**ESERCIZIO 1**. Conta le righe delle registrazioni che contengono la stringa "grace" e scrivi soltanto il numero.

**TESTO DELLA PAGINA**.
━━━━

Il punto dal quale partire è il forte indebolimento di due compagini che finora hanno rappresentato una importante fetta del mondo agroalimentare. Da un lato sembra giunta al capolinea l’esperienza di Agrinsieme che ha messo insieme con alterne fortune da un lato le organizzazioni agricole Confagricoltura, Cia e Copagri e dall’altro l’Alleanza delle cooperative italiane (nata a sua volta dall’aggregazione tra Legacoop agroalimentare, Confcooperative e Acgi) che, nonostante le rassicurazioni dei suoi vertici vede le sue componenti Legacoop agroalimentare da un lato e Confcooperative e Agci dall’altro sempre più intraprendere percorsi in direzioni diverse.
Complessivamente Agrinsieme tra organizzazioni agricole e cooperative ha finora rappresentato una larga fetta dell’agricoltura italiana visto che in questi ultimi anni ne è rimasta fuori solo la Coldiretti.

━━━━

**DATI REGISTRATI**.
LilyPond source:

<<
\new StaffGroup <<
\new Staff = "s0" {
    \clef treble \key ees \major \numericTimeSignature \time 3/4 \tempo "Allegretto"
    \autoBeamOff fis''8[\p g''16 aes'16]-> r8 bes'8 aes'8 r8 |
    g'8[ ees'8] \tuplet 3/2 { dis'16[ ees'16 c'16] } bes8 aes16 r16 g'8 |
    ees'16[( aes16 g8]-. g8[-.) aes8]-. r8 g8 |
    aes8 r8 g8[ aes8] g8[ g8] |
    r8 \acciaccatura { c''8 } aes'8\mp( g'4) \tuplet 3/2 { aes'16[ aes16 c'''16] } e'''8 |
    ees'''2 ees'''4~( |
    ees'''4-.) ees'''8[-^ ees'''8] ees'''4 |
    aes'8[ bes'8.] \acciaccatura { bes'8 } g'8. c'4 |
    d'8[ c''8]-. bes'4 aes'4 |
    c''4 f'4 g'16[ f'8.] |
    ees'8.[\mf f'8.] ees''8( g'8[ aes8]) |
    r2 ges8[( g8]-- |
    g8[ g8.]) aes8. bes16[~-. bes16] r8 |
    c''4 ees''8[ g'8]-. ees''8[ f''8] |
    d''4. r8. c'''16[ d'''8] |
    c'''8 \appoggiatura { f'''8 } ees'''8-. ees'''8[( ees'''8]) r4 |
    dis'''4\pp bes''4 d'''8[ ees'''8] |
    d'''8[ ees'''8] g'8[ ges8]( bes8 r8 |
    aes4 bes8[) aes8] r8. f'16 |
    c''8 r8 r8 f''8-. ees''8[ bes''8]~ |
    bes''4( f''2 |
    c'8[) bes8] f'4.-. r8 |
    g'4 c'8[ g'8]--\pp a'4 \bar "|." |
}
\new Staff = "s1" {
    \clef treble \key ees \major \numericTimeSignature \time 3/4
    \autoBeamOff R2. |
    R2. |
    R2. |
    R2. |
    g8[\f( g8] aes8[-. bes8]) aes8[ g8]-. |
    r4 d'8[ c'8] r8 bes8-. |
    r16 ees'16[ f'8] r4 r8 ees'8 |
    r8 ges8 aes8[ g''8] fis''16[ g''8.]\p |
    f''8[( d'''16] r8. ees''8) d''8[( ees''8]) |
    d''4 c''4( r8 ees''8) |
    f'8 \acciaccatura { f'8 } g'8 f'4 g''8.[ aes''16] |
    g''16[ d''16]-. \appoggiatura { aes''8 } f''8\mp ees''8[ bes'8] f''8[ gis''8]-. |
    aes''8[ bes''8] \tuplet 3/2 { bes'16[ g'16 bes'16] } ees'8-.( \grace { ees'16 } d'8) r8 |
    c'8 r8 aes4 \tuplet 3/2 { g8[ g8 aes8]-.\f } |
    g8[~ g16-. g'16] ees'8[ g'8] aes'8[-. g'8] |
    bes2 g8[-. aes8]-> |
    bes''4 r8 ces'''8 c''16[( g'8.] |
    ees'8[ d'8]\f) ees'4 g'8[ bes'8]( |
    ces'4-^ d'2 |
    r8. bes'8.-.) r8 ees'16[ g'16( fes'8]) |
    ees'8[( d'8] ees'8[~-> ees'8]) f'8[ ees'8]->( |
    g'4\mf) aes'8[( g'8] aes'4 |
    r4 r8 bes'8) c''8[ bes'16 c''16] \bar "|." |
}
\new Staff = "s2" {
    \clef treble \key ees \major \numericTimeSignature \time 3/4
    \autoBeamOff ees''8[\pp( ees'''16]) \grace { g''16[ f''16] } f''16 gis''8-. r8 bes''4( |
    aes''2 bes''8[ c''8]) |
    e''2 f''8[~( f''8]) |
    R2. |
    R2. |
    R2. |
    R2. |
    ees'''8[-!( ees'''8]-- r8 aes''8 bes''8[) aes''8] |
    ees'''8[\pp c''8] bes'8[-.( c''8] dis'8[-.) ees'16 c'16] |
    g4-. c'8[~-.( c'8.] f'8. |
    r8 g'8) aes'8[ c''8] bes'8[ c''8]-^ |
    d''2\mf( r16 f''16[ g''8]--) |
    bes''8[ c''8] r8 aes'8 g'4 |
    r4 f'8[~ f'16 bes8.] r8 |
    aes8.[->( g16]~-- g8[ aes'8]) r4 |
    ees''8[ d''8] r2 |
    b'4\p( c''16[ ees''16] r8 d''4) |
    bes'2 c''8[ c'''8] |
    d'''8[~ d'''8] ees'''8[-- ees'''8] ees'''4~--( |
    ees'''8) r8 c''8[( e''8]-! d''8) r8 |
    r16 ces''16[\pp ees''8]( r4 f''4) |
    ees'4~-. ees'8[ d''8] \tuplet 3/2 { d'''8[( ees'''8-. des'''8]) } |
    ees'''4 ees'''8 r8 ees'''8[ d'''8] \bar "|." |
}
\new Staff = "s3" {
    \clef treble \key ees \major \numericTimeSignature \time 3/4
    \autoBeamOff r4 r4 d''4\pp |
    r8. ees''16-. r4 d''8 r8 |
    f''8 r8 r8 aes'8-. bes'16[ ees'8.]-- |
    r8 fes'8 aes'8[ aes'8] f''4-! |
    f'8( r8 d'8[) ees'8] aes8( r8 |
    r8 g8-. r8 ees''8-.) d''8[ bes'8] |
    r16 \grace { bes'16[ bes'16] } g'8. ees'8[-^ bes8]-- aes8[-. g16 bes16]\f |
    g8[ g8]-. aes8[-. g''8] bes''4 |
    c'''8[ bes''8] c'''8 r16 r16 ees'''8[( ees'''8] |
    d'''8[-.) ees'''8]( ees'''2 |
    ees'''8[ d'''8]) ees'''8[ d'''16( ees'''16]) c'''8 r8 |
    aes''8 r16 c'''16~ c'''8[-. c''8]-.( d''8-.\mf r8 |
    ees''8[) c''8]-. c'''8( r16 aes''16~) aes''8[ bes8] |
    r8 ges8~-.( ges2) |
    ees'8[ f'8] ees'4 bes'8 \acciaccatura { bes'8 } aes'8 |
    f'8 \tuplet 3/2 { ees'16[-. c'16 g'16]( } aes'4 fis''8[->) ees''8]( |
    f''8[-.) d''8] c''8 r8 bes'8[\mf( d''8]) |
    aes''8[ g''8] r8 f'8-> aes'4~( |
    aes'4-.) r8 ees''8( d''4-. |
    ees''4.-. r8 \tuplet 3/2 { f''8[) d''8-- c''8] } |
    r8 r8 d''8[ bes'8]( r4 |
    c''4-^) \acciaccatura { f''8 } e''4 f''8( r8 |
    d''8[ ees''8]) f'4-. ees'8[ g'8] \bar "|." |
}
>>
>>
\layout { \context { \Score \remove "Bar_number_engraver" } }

━━━━

**ESERCIZIO 2**. Riporta dal testo sulle organizzazioni agricole il passo compreso tra "Il punto dal" e "in direzioni diverse.", estremi inclusi.

**RISPOSTA FINALE 1**. 3

**RISPOSTA FINALE 2**.
Il punto dal quale partire è il forte indebolimento di due compagini che finora hanno rappresentato una importante fetta del mondo agroalimentare. Da un lato sembra giunta al capolinea l’esperienza di Agrinsieme che ha messo insieme con alterne fortune da un lato le organizzazioni agricole Confagricoltura, Cia e Copagri e dall’altro l’Alleanza delle cooperative italiane (nata a sua volta dall’aggregazione tra Legacoop agroalimentare, Confcooperative e Acgi) che, nonostante le rassicurazioni dei suoi vertici vede le sue componenti Legacoop agroalimentare da un lato e Confcooperative e Agci dall’altro sempre più intraprendere percorsi in direzioni diverse.